## Aim of the task
Your answer must repeat all of the entries word for word, without any images.

## Available records
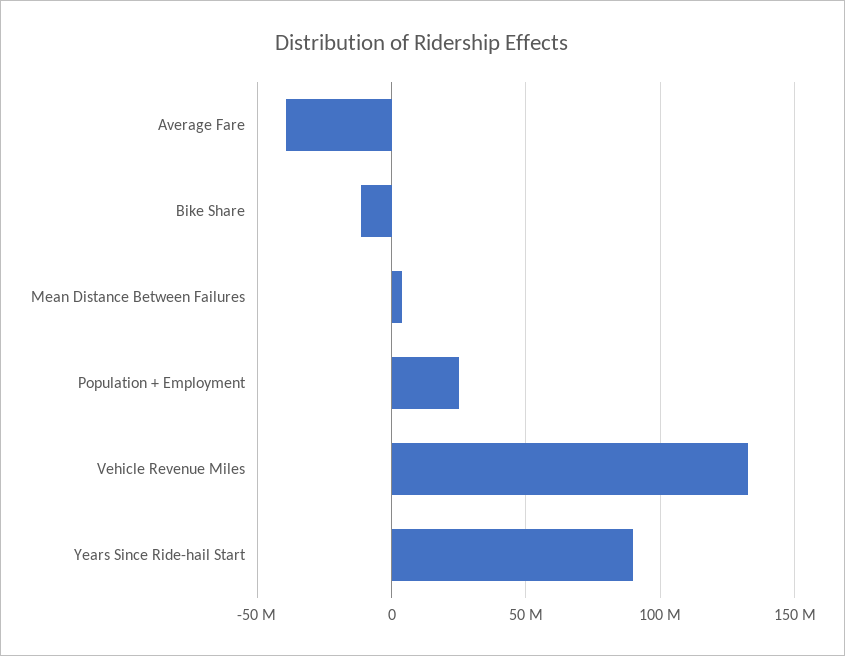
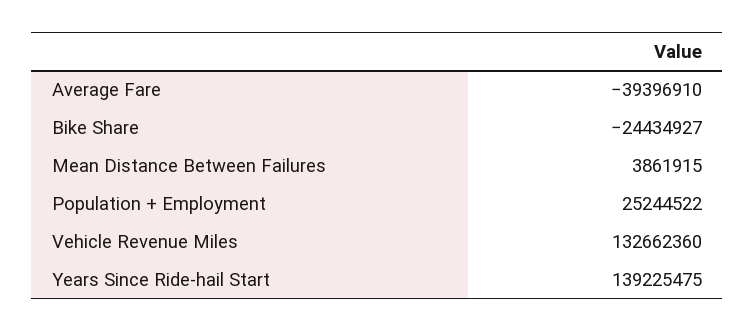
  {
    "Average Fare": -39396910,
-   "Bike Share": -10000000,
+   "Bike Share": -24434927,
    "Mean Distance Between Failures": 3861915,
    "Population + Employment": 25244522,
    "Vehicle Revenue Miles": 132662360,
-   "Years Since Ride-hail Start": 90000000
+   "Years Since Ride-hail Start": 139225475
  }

## Task result
  {
    "Average Fare": -39396910,
-   "Bike Share": -10000000,
+   "Bike Share": -24434927,
    "Mean Distance Between Failures": 3861915,
    "Population + Employment": 25244522,
    "Vehicle Revenue Miles": 132662360,
-   "Years Since Ride-hail Start": 90000000
+   "Years Since Ride-hail Start": 139225475
  }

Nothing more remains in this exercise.